▸ Instructions to follow:
Transcribe all records, preserving every character.

Collected data:
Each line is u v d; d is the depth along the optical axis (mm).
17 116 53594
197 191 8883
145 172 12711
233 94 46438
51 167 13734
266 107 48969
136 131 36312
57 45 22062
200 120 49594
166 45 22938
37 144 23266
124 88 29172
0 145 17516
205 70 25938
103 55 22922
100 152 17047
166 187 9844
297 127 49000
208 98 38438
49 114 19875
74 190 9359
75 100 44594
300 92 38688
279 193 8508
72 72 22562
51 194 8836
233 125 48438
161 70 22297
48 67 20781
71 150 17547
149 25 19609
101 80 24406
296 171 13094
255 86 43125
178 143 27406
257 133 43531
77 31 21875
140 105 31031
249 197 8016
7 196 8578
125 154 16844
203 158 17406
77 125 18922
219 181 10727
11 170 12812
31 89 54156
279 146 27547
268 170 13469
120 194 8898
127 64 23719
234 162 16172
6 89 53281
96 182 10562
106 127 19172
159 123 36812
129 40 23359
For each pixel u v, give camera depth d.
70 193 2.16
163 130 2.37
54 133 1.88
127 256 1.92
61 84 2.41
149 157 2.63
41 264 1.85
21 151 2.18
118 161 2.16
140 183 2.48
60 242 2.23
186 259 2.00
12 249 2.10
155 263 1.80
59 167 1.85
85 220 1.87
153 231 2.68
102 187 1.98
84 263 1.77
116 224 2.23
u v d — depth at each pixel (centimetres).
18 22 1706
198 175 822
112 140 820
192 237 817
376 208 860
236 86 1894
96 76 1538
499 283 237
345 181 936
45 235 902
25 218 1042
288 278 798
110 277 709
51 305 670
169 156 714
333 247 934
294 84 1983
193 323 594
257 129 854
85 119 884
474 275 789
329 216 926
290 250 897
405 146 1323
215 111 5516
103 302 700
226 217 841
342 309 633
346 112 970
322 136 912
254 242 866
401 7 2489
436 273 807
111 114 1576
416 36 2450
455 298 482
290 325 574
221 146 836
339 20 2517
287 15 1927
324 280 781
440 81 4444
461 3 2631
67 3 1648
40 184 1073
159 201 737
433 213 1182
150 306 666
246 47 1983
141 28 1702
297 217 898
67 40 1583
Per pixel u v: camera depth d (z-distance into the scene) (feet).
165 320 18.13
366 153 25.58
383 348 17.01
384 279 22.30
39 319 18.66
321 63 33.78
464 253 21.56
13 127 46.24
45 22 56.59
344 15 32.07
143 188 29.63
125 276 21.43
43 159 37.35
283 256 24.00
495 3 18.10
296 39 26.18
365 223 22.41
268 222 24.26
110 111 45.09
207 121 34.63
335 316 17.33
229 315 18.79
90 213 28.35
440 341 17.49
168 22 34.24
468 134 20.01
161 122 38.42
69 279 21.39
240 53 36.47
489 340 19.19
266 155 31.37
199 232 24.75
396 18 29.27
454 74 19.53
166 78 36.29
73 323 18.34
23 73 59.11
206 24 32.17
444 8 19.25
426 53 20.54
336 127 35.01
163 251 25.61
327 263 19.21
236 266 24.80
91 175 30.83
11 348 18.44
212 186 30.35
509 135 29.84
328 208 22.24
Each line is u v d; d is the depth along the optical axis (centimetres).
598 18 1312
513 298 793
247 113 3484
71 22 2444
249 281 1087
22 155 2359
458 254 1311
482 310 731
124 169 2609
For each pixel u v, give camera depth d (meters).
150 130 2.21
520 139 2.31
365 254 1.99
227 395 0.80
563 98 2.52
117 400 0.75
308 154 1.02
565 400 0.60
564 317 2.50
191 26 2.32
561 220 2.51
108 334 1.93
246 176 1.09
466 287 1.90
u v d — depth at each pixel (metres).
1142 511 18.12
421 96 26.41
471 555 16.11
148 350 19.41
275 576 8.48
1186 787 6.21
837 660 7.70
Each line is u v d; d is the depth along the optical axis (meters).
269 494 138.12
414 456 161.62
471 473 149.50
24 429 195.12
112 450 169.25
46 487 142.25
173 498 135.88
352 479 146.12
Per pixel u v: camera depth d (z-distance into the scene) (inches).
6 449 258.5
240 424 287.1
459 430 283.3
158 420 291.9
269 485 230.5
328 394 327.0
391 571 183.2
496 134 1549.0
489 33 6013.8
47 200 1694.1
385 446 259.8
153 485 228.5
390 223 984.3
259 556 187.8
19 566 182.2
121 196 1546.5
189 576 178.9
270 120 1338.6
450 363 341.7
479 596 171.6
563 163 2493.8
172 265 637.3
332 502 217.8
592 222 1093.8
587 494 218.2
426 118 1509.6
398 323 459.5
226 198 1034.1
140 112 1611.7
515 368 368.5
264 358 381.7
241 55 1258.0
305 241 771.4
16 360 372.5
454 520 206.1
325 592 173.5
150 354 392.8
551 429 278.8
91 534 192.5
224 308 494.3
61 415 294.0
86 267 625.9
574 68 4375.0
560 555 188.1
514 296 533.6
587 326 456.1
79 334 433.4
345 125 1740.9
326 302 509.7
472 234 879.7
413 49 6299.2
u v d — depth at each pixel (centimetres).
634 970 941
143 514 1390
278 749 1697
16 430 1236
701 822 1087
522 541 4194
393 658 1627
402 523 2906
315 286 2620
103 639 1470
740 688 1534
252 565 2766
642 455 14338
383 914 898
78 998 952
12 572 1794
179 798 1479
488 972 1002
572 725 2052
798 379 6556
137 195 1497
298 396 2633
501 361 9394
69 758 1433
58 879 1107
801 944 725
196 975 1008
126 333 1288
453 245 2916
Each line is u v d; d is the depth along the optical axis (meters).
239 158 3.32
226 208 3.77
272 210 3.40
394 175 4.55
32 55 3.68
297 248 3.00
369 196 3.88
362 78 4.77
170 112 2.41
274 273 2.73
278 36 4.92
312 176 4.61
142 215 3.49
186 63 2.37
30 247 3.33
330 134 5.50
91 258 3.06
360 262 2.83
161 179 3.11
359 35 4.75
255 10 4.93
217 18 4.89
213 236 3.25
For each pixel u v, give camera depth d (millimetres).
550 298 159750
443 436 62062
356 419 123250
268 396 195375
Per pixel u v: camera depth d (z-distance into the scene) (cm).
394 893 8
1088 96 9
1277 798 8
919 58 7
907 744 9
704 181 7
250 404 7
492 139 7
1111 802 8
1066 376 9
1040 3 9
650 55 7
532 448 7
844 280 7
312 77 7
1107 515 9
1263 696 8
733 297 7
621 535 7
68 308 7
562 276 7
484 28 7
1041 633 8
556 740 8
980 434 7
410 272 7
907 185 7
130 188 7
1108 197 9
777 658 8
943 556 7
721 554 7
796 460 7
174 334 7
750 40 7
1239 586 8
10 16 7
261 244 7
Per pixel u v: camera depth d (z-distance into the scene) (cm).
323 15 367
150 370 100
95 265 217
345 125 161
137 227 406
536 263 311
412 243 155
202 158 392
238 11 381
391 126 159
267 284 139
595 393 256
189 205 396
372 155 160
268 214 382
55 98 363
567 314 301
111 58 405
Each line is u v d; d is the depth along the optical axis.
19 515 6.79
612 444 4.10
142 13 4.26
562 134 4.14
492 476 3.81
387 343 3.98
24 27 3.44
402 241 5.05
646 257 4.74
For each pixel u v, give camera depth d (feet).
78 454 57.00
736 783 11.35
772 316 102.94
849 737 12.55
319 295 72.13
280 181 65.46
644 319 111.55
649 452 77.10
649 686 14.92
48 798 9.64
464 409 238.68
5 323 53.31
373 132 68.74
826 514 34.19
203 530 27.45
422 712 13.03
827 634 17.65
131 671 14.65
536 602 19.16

▸ Answer to this problem:
Each line is u v d; d is the depth along the optical axis (mm).
17 116 53594
197 191 8883
145 172 12711
233 94 46438
51 167 13734
266 107 48969
136 131 36312
57 45 22062
200 120 49594
166 45 22938
37 144 23266
124 88 29172
0 145 17516
205 70 25938
103 55 22922
100 152 17047
166 187 9844
297 127 49000
208 98 38438
49 114 19875
74 190 9359
75 100 44594
300 92 38688
279 193 8508
72 72 22562
51 194 8836
233 125 48438
161 70 22297
48 67 20781
71 150 17547
149 25 19609
101 80 24406
296 171 13094
255 86 43125
178 143 27406
257 133 43531
77 31 21875
140 105 31031
249 197 8016
7 196 8578
125 154 16844
203 158 17406
77 125 18922
219 181 10727
11 170 12812
31 89 54156
279 146 27547
268 170 13469
120 194 8898
127 64 23719
234 162 16172
6 89 53281
96 182 10562
106 127 19172
159 123 36812
129 40 23359
For each pixel u v, give camera depth d.
70 193 2.16
163 130 2.37
54 133 1.88
127 256 1.92
61 84 2.41
149 157 2.63
41 264 1.85
21 151 2.18
118 161 2.16
140 183 2.48
60 242 2.23
186 259 2.00
12 249 2.10
155 263 1.80
59 167 1.85
85 220 1.87
153 231 2.68
102 187 1.98
84 263 1.77
116 224 2.23
u v d — depth at each pixel (centimetres).
18 22 1706
198 175 822
112 140 820
192 237 817
376 208 860
236 86 1894
96 76 1538
499 283 237
345 181 936
45 235 902
25 218 1042
288 278 798
110 277 709
51 305 670
169 156 714
333 247 934
294 84 1983
193 323 594
257 129 854
85 119 884
474 275 789
329 216 926
290 250 897
405 146 1323
215 111 5516
103 302 700
226 217 841
342 309 633
346 112 970
322 136 912
254 242 866
401 7 2489
436 273 807
111 114 1576
416 36 2450
455 298 482
290 325 574
221 146 836
339 20 2517
287 15 1927
324 280 781
440 81 4444
461 3 2631
67 3 1648
40 184 1073
159 201 737
433 213 1182
150 306 666
246 47 1983
141 28 1702
297 217 898
67 40 1583
Per pixel u v: camera depth d (z-distance into the scene) (feet).
165 320 18.13
366 153 25.58
383 348 17.01
384 279 22.30
39 319 18.66
321 63 33.78
464 253 21.56
13 127 46.24
45 22 56.59
344 15 32.07
143 188 29.63
125 276 21.43
43 159 37.35
283 256 24.00
495 3 18.10
296 39 26.18
365 223 22.41
268 222 24.26
110 111 45.09
207 121 34.63
335 316 17.33
229 315 18.79
90 213 28.35
440 341 17.49
168 22 34.24
468 134 20.01
161 122 38.42
69 279 21.39
240 53 36.47
489 340 19.19
266 155 31.37
199 232 24.75
396 18 29.27
454 74 19.53
166 78 36.29
73 323 18.34
23 73 59.11
206 24 32.17
444 8 19.25
426 53 20.54
336 127 35.01
163 251 25.61
327 263 19.21
236 266 24.80
91 175 30.83
11 348 18.44
212 186 30.35
509 135 29.84
328 208 22.24
Each line is u v d; d is the depth along the optical axis (centimetres).
598 18 1312
513 298 793
247 113 3484
71 22 2444
249 281 1087
22 155 2359
458 254 1311
482 310 731
124 169 2609
For each pixel u v, give camera depth d (meters).
150 130 2.21
520 139 2.31
365 254 1.99
227 395 0.80
563 98 2.52
117 400 0.75
308 154 1.02
565 400 0.60
564 317 2.50
191 26 2.32
561 220 2.51
108 334 1.93
246 176 1.09
466 287 1.90
u v d — depth at each pixel (metres).
1142 511 18.12
421 96 26.41
471 555 16.11
148 350 19.41
275 576 8.48
1186 787 6.21
837 660 7.70
Each line is u v d; d is the depth along the optical axis (meters).
269 494 138.12
414 456 161.62
471 473 149.50
24 429 195.12
112 450 169.25
46 487 142.25
173 498 135.88
352 479 146.12
Per pixel u v: camera depth d (z-distance into the scene) (inches).
6 449 258.5
240 424 287.1
459 430 283.3
158 420 291.9
269 485 230.5
328 394 327.0
391 571 183.2
496 134 1549.0
489 33 6013.8
47 200 1694.1
385 446 259.8
153 485 228.5
390 223 984.3
259 556 187.8
19 566 182.2
121 196 1546.5
189 576 178.9
270 120 1338.6
450 363 341.7
479 596 171.6
563 163 2493.8
172 265 637.3
332 502 217.8
592 222 1093.8
587 494 218.2
426 118 1509.6
398 323 459.5
226 198 1034.1
140 112 1611.7
515 368 368.5
264 358 381.7
241 55 1258.0
305 241 771.4
16 360 372.5
454 520 206.1
325 592 173.5
150 354 392.8
551 429 278.8
91 534 192.5
224 308 494.3
61 415 294.0
86 267 625.9
574 68 4375.0
560 555 188.1
514 296 533.6
587 326 456.1
79 334 433.4
345 125 1740.9
326 302 509.7
472 234 879.7
413 49 6299.2
u v d — depth at each pixel (centimetres).
634 970 941
143 514 1390
278 749 1697
16 430 1236
701 822 1087
522 541 4194
393 658 1627
402 523 2906
315 286 2620
103 639 1470
740 688 1534
252 565 2766
642 455 14338
383 914 898
78 998 952
12 572 1794
179 798 1479
488 972 1002
572 725 2052
798 379 6556
137 195 1497
298 396 2633
501 361 9394
69 758 1433
58 879 1107
801 944 725
196 975 1008
126 333 1288
453 245 2916
Each line is u v d; d is the depth along the optical axis (meters).
239 158 3.32
226 208 3.77
272 210 3.40
394 175 4.55
32 55 3.68
297 248 3.00
369 196 3.88
362 78 4.77
170 112 2.41
274 273 2.73
278 36 4.92
312 176 4.61
142 215 3.49
186 63 2.37
30 247 3.33
330 134 5.50
91 258 3.06
360 262 2.83
161 179 3.11
359 35 4.75
255 10 4.93
217 18 4.89
213 236 3.25
For each pixel u v, give camera depth d (millimetres).
550 298 159750
443 436 62062
356 419 123250
268 396 195375
Per pixel u v: camera depth d (z-distance into the scene) (cm).
394 893 8
1088 96 9
1277 798 8
919 58 7
907 744 9
704 181 7
250 404 7
492 139 7
1111 802 8
1066 376 9
1040 3 9
650 55 7
532 448 7
844 280 7
312 77 7
1107 515 9
1263 696 8
733 297 7
621 535 7
68 308 7
562 276 7
484 28 7
1041 633 8
556 740 8
980 434 7
410 272 7
907 185 7
130 188 7
1108 197 9
777 658 8
943 556 7
721 554 7
796 460 7
174 334 7
750 40 7
1239 586 8
10 16 7
261 244 7
Per pixel u v: camera depth d (z-distance into the scene) (cm).
323 15 367
150 370 100
95 265 217
345 125 161
137 227 406
536 263 311
412 243 155
202 158 392
238 11 381
391 126 159
267 284 139
595 393 256
189 205 396
372 155 160
268 214 382
55 98 363
567 314 301
111 58 405
Each line is u v d; d is the depth along the optical axis.
19 515 6.79
612 444 4.10
142 13 4.26
562 134 4.14
492 476 3.81
387 343 3.98
24 27 3.44
402 241 5.05
646 257 4.74
For each pixel u v, give camera depth d (feet).
78 454 57.00
736 783 11.35
772 316 102.94
849 737 12.55
319 295 72.13
280 181 65.46
644 319 111.55
649 452 77.10
649 686 14.92
48 798 9.64
464 409 238.68
5 323 53.31
373 132 68.74
826 514 34.19
203 530 27.45
422 712 13.03
827 634 17.65
131 671 14.65
536 602 19.16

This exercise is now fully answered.